The study of fire behavior has numerous applications, from the control of destructive wildfires to the design of more efficient combustion engines. Two phenomena of freely burning flames, fire pulsation and flame interaction, have significant consequences for the understanding and control of fire.

Fire pulsation is a feature of freely burning flames, and is characterized by periodic, large scale fluctuations in flame structure which appear to be only dependent on the scale of the fire. To help understand the origins of these pulsations, both laminar and turbulent pool fires were filmed using a high speed camera. Fluctuations in image intensity, which occur throughout the pulsation cycle, were quantitatively analyzed to identify the existence of dominant pulsation frequencies. The measured pulsation frequencies agreed well with existing experiments from the literature. The imagery was also used to support a new theoretical model which proposes that pulsation is initially triggered by thermals, discrete convective instabilities which develop at the base of the flame before rising and disturbing the flame structure.

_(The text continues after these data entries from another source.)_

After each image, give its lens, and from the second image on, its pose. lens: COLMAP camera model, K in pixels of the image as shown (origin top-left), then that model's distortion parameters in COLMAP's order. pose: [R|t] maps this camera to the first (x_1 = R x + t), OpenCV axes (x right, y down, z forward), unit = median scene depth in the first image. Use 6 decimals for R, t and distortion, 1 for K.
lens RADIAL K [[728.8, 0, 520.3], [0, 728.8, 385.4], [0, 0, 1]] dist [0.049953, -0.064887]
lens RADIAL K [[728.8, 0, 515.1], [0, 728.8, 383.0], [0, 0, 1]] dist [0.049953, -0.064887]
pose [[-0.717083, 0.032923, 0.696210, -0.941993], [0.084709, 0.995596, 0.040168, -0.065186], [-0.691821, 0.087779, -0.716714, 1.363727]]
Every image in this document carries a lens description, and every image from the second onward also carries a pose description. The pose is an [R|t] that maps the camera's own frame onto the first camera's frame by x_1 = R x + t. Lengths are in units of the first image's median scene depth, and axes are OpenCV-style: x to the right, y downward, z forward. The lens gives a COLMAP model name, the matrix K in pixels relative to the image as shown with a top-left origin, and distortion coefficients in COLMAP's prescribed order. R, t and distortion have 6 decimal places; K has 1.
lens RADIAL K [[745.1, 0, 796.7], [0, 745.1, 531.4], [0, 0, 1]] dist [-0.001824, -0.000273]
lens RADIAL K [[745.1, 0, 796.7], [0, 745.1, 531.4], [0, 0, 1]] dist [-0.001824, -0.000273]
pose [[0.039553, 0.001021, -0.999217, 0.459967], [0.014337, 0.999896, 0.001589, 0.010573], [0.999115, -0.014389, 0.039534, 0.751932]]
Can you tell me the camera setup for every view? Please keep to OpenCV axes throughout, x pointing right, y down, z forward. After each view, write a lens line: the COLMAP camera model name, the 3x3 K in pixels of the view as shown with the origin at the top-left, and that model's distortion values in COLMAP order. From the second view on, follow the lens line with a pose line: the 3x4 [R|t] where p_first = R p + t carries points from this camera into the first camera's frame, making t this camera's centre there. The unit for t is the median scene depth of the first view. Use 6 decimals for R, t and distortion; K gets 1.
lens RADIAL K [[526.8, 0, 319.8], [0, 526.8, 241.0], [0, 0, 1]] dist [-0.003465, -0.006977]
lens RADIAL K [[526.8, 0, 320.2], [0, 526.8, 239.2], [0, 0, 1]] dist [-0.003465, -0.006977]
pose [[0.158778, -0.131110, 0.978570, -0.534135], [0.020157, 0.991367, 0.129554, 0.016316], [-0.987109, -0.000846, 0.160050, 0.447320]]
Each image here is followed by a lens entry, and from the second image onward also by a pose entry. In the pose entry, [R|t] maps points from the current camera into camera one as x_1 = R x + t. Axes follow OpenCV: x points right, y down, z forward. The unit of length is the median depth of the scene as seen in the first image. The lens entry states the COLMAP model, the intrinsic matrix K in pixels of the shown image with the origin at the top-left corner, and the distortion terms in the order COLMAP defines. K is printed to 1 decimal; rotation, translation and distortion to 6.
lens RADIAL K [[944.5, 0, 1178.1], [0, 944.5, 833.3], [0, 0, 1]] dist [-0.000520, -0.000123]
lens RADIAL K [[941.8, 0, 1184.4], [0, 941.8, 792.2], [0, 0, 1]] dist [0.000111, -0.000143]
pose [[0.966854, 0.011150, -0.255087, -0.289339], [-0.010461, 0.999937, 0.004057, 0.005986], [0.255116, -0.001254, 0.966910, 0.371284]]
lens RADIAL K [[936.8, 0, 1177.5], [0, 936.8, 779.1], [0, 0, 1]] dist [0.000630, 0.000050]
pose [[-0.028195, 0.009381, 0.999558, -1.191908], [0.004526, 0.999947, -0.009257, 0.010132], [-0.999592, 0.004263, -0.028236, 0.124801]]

Fire interactions occur when two or more flames are placed adjacent to each other. Flame height, angle of tilt, burning intensity, and rate of spread have all been observed to increase as proximate fires converge. To explain the flame tilting phenomena, a model based on the conservation of linear momentum is developed, and it is shown that entrainment in the inner region between flames is restricted as a result of flame configuration. The model is validated by using cross-correlation image analysis to analyze the behavior of passive tracer smoke placed in the entrainment field of two stationary pool fires. In addition, the heat transfer aspects of flame merging are discussed in detail, and modifications to existing fire spread models to accommodate an adjacent flame front are proposed.